Как всякие влюблённые, мы играли в молчаливую игру легчайших прикосновений, – ну, я пойду, – вернув ножницы на место, я наклонилась, чтобы поцеловать его, не так как раньше, нет, – свои желания я загнала в дальний угол до лучших времён, в полной уверенности, что они наступят. Что-то изменилось, – улыбаясь уголками глаз, произнёс он, – наверное, гораздо раньше меня он узрел зародившуюся во мне жизнь, хотя не мог знать наверняка, что через восемь месяцев я разрожусь от бремени младенцем, но это будет потом, а пока, облачённая в зелёную рубашку, я верну ножницы на место и выйду из этого дома, не оборачиваясь, почти бегом, – что поделать, рубашки я предпочитаю свободного покроя, цвета морской волны, ещё люблю сидеть скрестив ноги прямо на песке, смотреть, как волны набегают друг на друга, а потом опрокинуться навзничь и считать проплывающие облака, – один, два, три.
– Лучшее, что получается у тебя, малая, – это дети, – Юлий Семенович прикладывал ладонь к моему животу – там, под тонкой натянутой кожей, билась новая жизнь.
В конце концов, не так уж это и мало – населять планету людьми.
Когда рождается человек, ему дают имя, порядковый номер, документ.
В графе «отчество» я уверенно поставила прочерк, имя его Хоакин, – уже что, нормальных русских имен не осталось, – курносая паспортистка с силой вдавила печать, – я настояла на своем, у них были свои правила, у меня – свои.
Плач одинокой флейты
Кто-то позаботится о декорациях, о непременных условиях.
О ее одиночестве и неприспособленности, – о заполненности его дней и пустоте ночей, о грезах.
О силуэте незнакомой женщины в окне напротив, – о длящихся днях и минутах, – о переполненном автобусе и о дожде, о неудачном и бессмысленном собеседовании, об отсутствии мотиваций и перспектив, – о его превосходстве и уверенности, о ее робости и смущении.

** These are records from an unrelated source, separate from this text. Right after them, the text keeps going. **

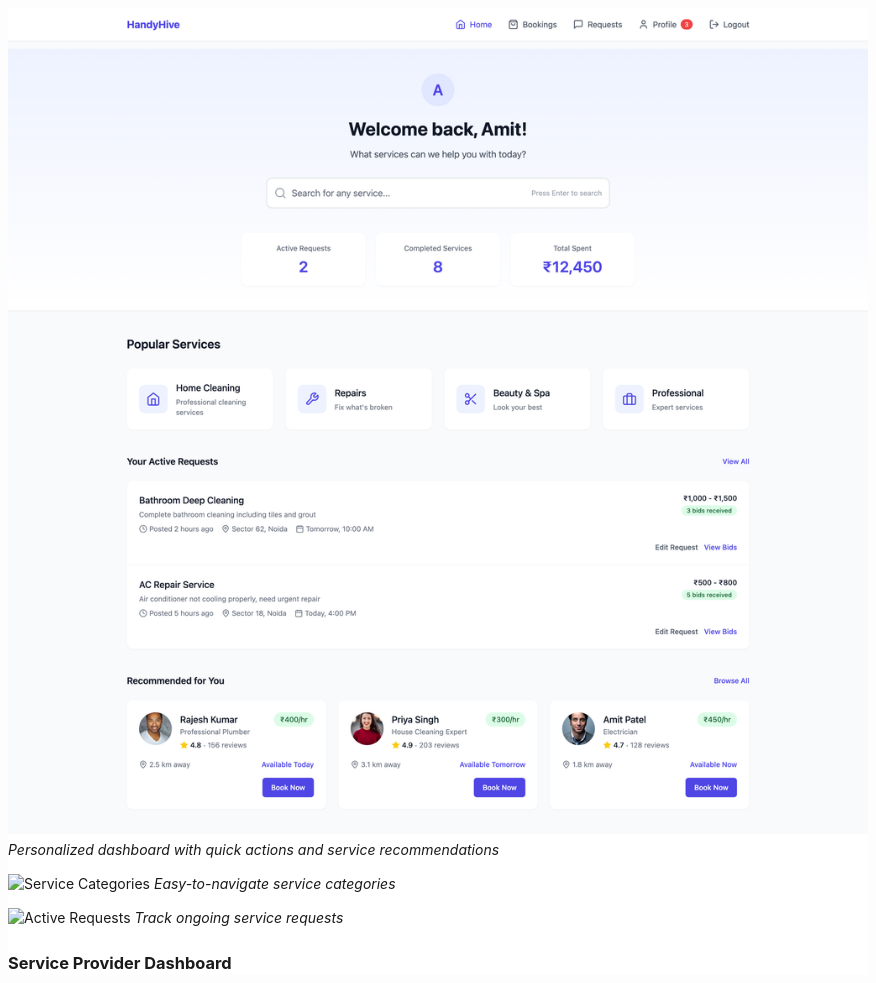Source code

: ![Customer Dashboard](./docs/screenshots/customer-dashboard.png)
*Personalized dashboard with quick actions and service recommendations*

![Service Categories](./docs/screenshots/service-categories.png)
*Easy-to-navigate service categories*

![Active Requests](./docs/screenshots/active-requests.png)
*Track ongoing service requests*

### Service Provider Dashboard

Его холостяцкой свободе, ее, конечно же, нет.
Некто позаботится о том, чтобы все состоялось, – почти случайный, почти подстроенный, – так расставляют силки в надежде на, – звонок, – и голос глуховатый, – слышно, как она мечется, мнет кофточку, страшится и жаждет.
И вот, – все, что требовалось, – стена дождя, укрывающая ее, стоящую на остановке, – автобус, от этой остановки отъезжающий, – все так похоже на сон, – зыбкостью, неясностью, мутным изображением.
Все, что требовалось, – его незанятый вечер, ее отвага, – его любопытство, ее – отчаяние, его – желание, ее – робость.